- DATA EXTRACT

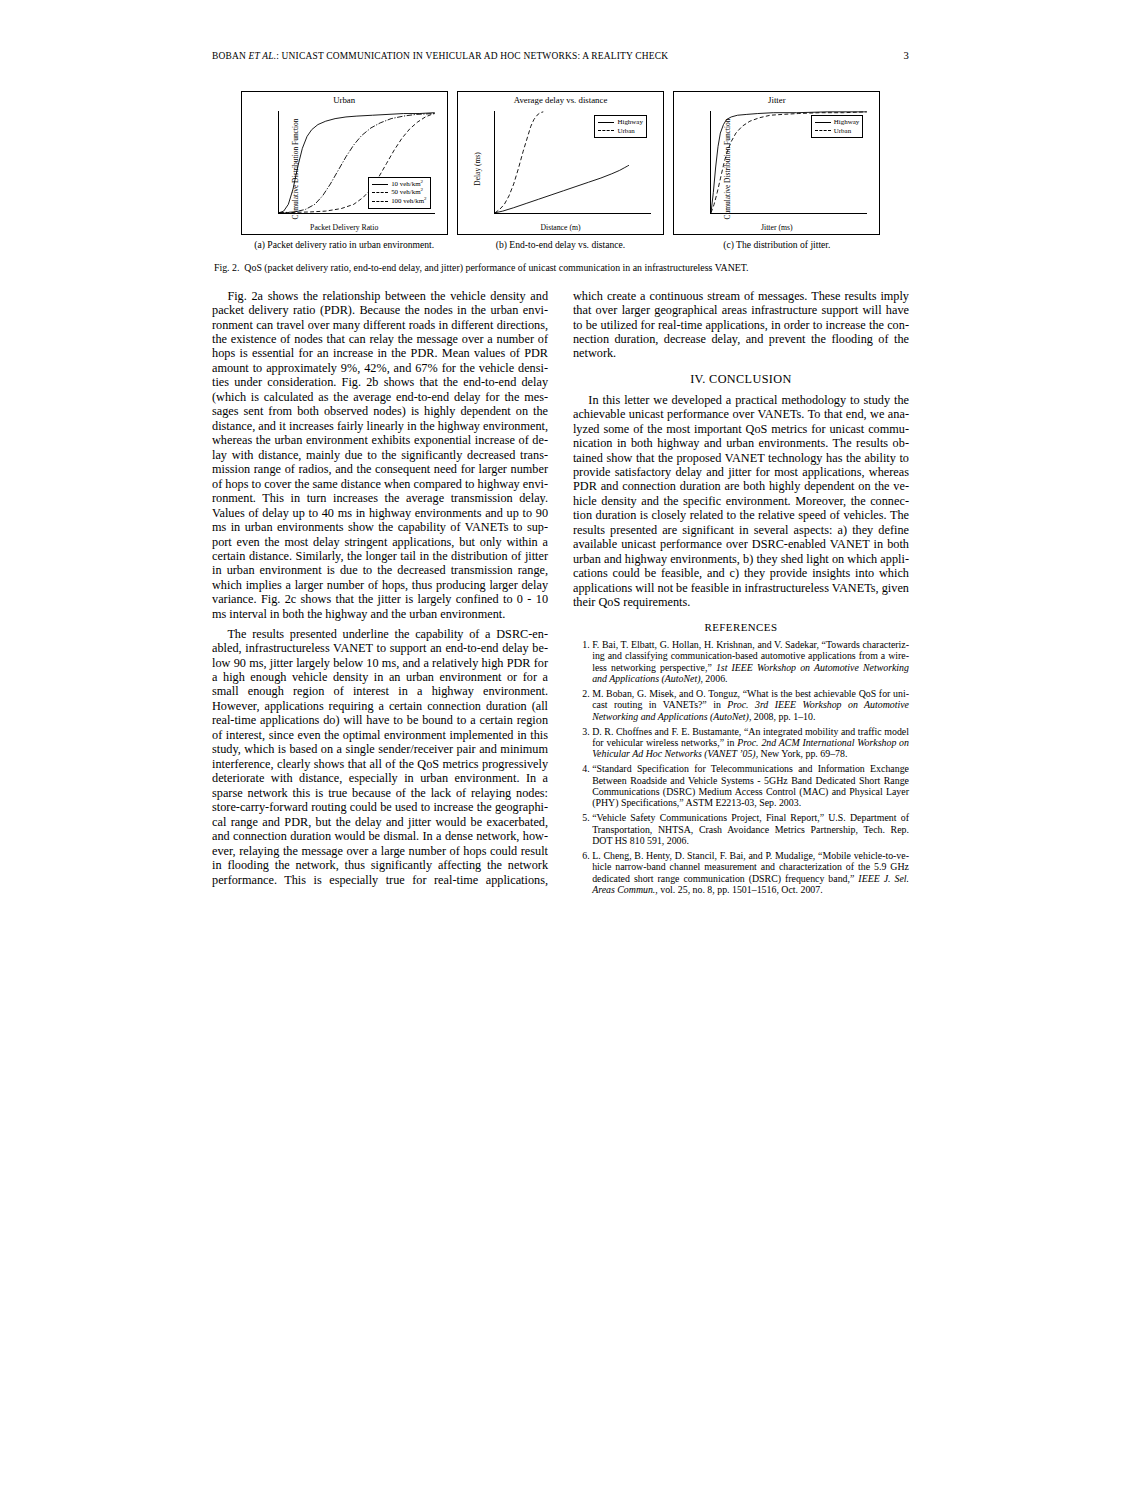BOBAN et al.: UNICAST COMMUNICATION IN VEHICULAR AD HOC NETWORKS: A REALITY CHECK
3
Urban
Cumulative Distribution Function
10 veh/km2
50 veh/km2
100 veh/km2
1
0.8
0.6
0.4
0.2
0
0
0.2
0.4
0.6
0.8
1
Packet Delivery Ratio
Average delay vs. distance
Delay (ms)
Highway
Urban
90
80
70
60
50
40
30
20
10
0
0
2000
4000
6000
8000
10000
Distance (m)
Jitter
Cumulative Distribution Function
Highway
Urban
1
0.8
0.6
0.4
0.2
0
0
10
20
30
40
50
Jitter (ms)
(a) Packet delivery ratio in urban environment.
(b) End-to-end delay vs. distance.
(c) The distribution of jitter.
Fig. 2. QoS (packet delivery ratio, end-to-end delay, and jitter) performance of unicast communication in an infrastructureless VANET.
Fig. 2a shows the relationship between the vehicle density and packet delivery ratio (PDR). Because the nodes in the urban environment can travel over many different roads in different directions, the existence of nodes that can relay the message over a number of hops is essential for an increase in the PDR. Mean values of PDR amount to approximately 9%, 42%, and 67% for the vehicle densities under consideration. Fig. 2b shows that the end-to-end delay (which is calculated as the average end-to-end delay for the messages sent from both observed nodes) is highly dependent on the distance, and it increases fairly linearly in the highway environment, whereas the urban environment exhibits exponential increase of delay with distance, mainly due to the significantly decreased transmission range of radios, and the consequent need for larger number of hops to cover the same distance when compared to highway environment. This in turn increases the average transmission delay. Values of delay up to 40 ms in highway environments and up to 90 ms in urban environments show the capability of VANETs to support even the most delay stringent applications, but only within a certain distance. Similarly, the longer tail in the distribution of jitter in urban environment is due to the decreased transmission range, which implies a larger number of hops, thus producing larger delay variance. Fig. 2c shows that the jitter is largely confined to 0 - 10 ms interval in both the highway and the urban environment.
The results presented underline the capability of a DSRC-enabled, infrastructureless VANET to support an end-to-end delay below 90 ms, jitter largely below 10 ms, and a relatively high PDR for a high enough vehicle density in an urban environment or for a small enough region of interest in a highway environment. However, applications requiring a certain connection duration (all real-time applications do) will have to be bound to a certain region of interest, since even the optimal environment implemented in this study, which is based on a single sender/receiver pair and minimum interference, clearly shows that all of the QoS metrics progressively deteriorate with distance, especially in urban environment. In a sparse network this is true because of the lack of relaying nodes: store-carry-forward routing could be used to increase the geographical range and PDR, but the delay and jitter would be exacerbated, and connection duration would be dismal. In a dense network, however, relaying the message over a large number of hops could result in flooding the network, thus significantly affecting the network performance. This is especially true for real-time applications, which create a continuous stream of messages. These results imply that over larger geographical areas infrastructure support will have to be utilized for real-time applications, in order to increase the connection duration, decrease delay, and prevent the flooding of the network.
IV. Conclusion
In this letter we developed a practical methodology to study the achievable unicast performance over VANETs. To that end, we analyzed some of the most important QoS metrics for unicast communication in both highway and urban environments. The results obtained show that the proposed VANET technology has the ability to provide satisfactory delay and jitter for most applications, whereas PDR and connection duration are both highly dependent on the vehicle density and the specific environment. Moreover, the connection duration is closely related to the relative speed of vehicles. The results presented are significant in several aspects: a) they define available unicast performance over DSRC-enabled VANET in both urban and highway environments, b) they shed light on which applications could be feasible, and c) they provide insights into which applications will not be feasible in infrastructureless VANETs, given their QoS requirements.
References
F. Bai, T. Elbatt, G. Hollan, H. Krishnan, and V. Sadekar, “Towards characterizing and classifying communication-based automotive applications from a wireless networking perspective,” 1st IEEE Workshop on Automotive Networking and Applications (AutoNet), 2006.
M. Boban, G. Misek, and O. Tonguz, “What is the best achievable QoS for unicast routing in VANETs?” in Proc. 3rd IEEE Workshop on Automotive Networking and Applications (AutoNet), 2008, pp. 1–10.
D. R. Choffnes and F. E. Bustamante, “An integrated mobility and traffic model for vehicular wireless networks,” in Proc. 2nd ACM International Workshop on Vehicular Ad Hoc Networks (VANET ’05), New York, pp. 69–78.
“Standard Specification for Telecommunications and Information Exchange Between Roadside and Vehicle Systems - 5GHz Band Dedicated Short Range Communications (DSRC) Medium Access Control (MAC) and Physical Layer (PHY) Specifications,” ASTM E2213-03, Sep. 2003.
“Vehicle Safety Communications Project, Final Report,” U.S. Department of Transportation, NHTSA, Crash Avoidance Metrics Partnership, Tech. Rep. DOT HS 810 591, 2006.
L. Cheng, B. Henty, D. Stancil, F. Bai, and P. Mudalige, “Mobile vehicle-to-vehicle narrow-band channel measurement and characterization of the 5.9 GHz dedicated short range communication (DSRC) frequency band,” IEEE J. Sel. Areas Commun., vol. 25, no. 8, pp. 1501–1516, Oct. 2007.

- TASK ITEM
Word for word, give back each entry from above, but skip any picture.

- RESULT BELOW
BOBAN et al.: UNICAST COMMUNICATION IN VEHICULAR AD HOC NETWORKS: A REALITY CHECK
3
Urban
Cumulative Distribution Function
10 veh/km2
50 veh/km2
100 veh/km2
1
0.8
0.6
0.4
0.2
0
0
0.2
0.4
0.6
0.8
1
Packet Delivery Ratio
Average delay vs. distance
Delay (ms)
Highway
Urban
90
80
70
60
50
40
30
20
10
0
0
2000
4000
6000
8000
10000
Distance (m)
Jitter
Cumulative Distribution Function
Highway
Urban
1
0.8
0.6
0.4
0.2
0
0
10
20
30
40
50
Jitter (ms)
(a) Packet delivery ratio in urban environment.
(b) End-to-end delay vs. distance.
(c) The distribution of jitter.
Fig. 2. QoS (packet delivery ratio, end-to-end delay, and jitter) performance of unicast communication in an infrastructureless VANET.
Fig. 2a shows the relationship between the vehicle density and packet delivery ratio (PDR). Because the nodes in the urban environment can travel over many different roads in different directions, the existence of nodes that can relay the message over a number of hops is essential for an increase in the PDR. Mean values of PDR amount to approximately 9%, 42%, and 67% for the vehicle densities under consideration. Fig. 2b shows that the end-to-end delay (which is calculated as the average end-to-end delay for the messages sent from both observed nodes) is highly dependent on the distance, and it increases fairly linearly in the highway environment, whereas the urban environment exhibits exponential increase of delay with distance, mainly due to the significantly decreased transmission range of radios, and the consequent need for larger number of hops to cover the same distance when compared to highway environment. This in turn increases the average transmission delay. Values of delay up to 40 ms in highway environments and up to 90 ms in urban environments show the capability of VANETs to support even the most delay stringent applications, but only within a certain distance. Similarly, the longer tail in the distribution of jitter in urban environment is due to the decreased transmission range, which implies a larger number of hops, thus producing larger delay variance. Fig. 2c shows that the jitter is largely confined to 0 - 10 ms interval in both the highway and the urban environment.
The results presented underline the capability of a DSRC-enabled, infrastructureless VANET to support an end-to-end delay below 90 ms, jitter largely below 10 ms, and a relatively high PDR for a high enough vehicle density in an urban environment or for a small enough region of interest in a highway environment. However, applications requiring a certain connection duration (all real-time applications do) will have to be bound to a certain region of interest, since even the optimal environment implemented in this study, which is based on a single sender/receiver pair and minimum interference, clearly shows that all of the QoS metrics progressively deteriorate with distance, especially in urban environment. In a sparse network this is true because of the lack of relaying nodes: store-carry-forward routing could be used to increase the geographical range and PDR, but the delay and jitter would be exacerbated, and connection duration would be dismal. In a dense network, however, relaying the message over a large number of hops could result in flooding the network, thus significantly affecting the network performance. This is especially true for real-time applications, which create a continuous stream of messages. These results imply that over larger geographical areas infrastructure support will have to be utilized for real-time applications, in order to increase the connection duration, decrease delay, and prevent the flooding of the network.
IV. Conclusion
In this letter we developed a practical methodology to study the achievable unicast performance over VANETs. To that end, we analyzed some of the most important QoS metrics for unicast communication in both highway and urban environments. The results obtained show that the proposed VANET technology has the ability to provide satisfactory delay and jitter for most applications, whereas PDR and connection duration are both highly dependent on the vehicle density and the specific environment. Moreover, the connection duration is closely related to the relative speed of vehicles. The results presented are significant in several aspects: a) they define available unicast performance over DSRC-enabled VANET in both urban and highway environments, b) they shed light on which applications could be feasible, and c) they provide insights into which applications will not be feasible in infrastructureless VANETs, given their QoS requirements.
References
F. Bai, T. Elbatt, G. Hollan, H. Krishnan, and V. Sadekar, “Towards characterizing and classifying communication-based automotive applications from a wireless networking perspective,” 1st IEEE Workshop on Automotive Networking and Applications (AutoNet), 2006.
M. Boban, G. Misek, and O. Tonguz, “What is the best achievable QoS for unicast routing in VANETs?” in Proc. 3rd IEEE Workshop on Automotive Networking and Applications (AutoNet), 2008, pp. 1–10.
D. R. Choffnes and F. E. Bustamante, “An integrated mobility and traffic model for vehicular wireless networks,” in Proc. 2nd ACM International Workshop on Vehicular Ad Hoc Networks (VANET ’05), New York, pp. 69–78.
“Standard Specification for Telecommunications and Information Exchange Between Roadside and Vehicle Systems - 5GHz Band Dedicated Short Range Communications (DSRC) Medium Access Control (MAC) and Physical Layer (PHY) Specifications,” ASTM E2213-03, Sep. 2003.
“Vehicle Safety Communications Project, Final Report,” U.S. Department of Transportation, NHTSA, Crash Avoidance Metrics Partnership, Tech. Rep. DOT HS 810 591, 2006.
L. Cheng, B. Henty, D. Stancil, F. Bai, and P. Mudalige, “Mobile vehicle-to-vehicle narrow-band channel measurement and characterization of the 5.9 GHz dedicated short range communication (DSRC) frequency band,” IEEE J. Sel. Areas Commun., vol. 25, no. 8, pp. 1501–1516, Oct. 2007.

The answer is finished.